┏━━

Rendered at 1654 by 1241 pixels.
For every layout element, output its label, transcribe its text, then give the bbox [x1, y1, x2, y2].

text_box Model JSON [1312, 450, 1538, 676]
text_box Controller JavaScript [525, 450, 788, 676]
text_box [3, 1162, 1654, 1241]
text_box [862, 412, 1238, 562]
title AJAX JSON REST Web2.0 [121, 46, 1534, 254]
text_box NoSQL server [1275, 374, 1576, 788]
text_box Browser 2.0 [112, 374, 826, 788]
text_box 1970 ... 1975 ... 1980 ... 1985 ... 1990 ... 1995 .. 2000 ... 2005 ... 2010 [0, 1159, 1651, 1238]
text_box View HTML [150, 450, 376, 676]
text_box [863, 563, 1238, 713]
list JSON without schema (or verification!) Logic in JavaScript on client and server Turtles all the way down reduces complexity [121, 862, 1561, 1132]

┗━━
┏━━

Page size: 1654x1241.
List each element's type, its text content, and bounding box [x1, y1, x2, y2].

┗━━

Copy out again, unchanged, the lines starting with the one containing "Rendered at 1654 by 1241 pixels." and continuing through the one containing "list JSON without".

Rendered at 1654 by 1241 pixels.
For every layout element, output its label, transcribe its text, then give the bbox [x1, y1, x2, y2].

text_box Model JSON [1312, 450, 1538, 676]
text_box Controller JavaScript [525, 450, 788, 676]
text_box [3, 1162, 1654, 1241]
text_box [862, 412, 1238, 562]
title AJAX JSON REST Web2.0 [121, 46, 1534, 254]
text_box NoSQL server [1275, 374, 1576, 788]
text_box Browser 2.0 [112, 374, 826, 788]
text_box 1970 ... 1975 ... 1980 ... 1985 ... 1990 ... 1995 .. 2000 ... 2005 ... 2010 [0, 1159, 1651, 1238]
text_box View HTML [150, 450, 376, 676]
text_box [863, 563, 1238, 713]
list JSON without schema (or verification!) Logic in JavaScript on client and server Turtles all the way down reduces complexity [121, 862, 1561, 1132]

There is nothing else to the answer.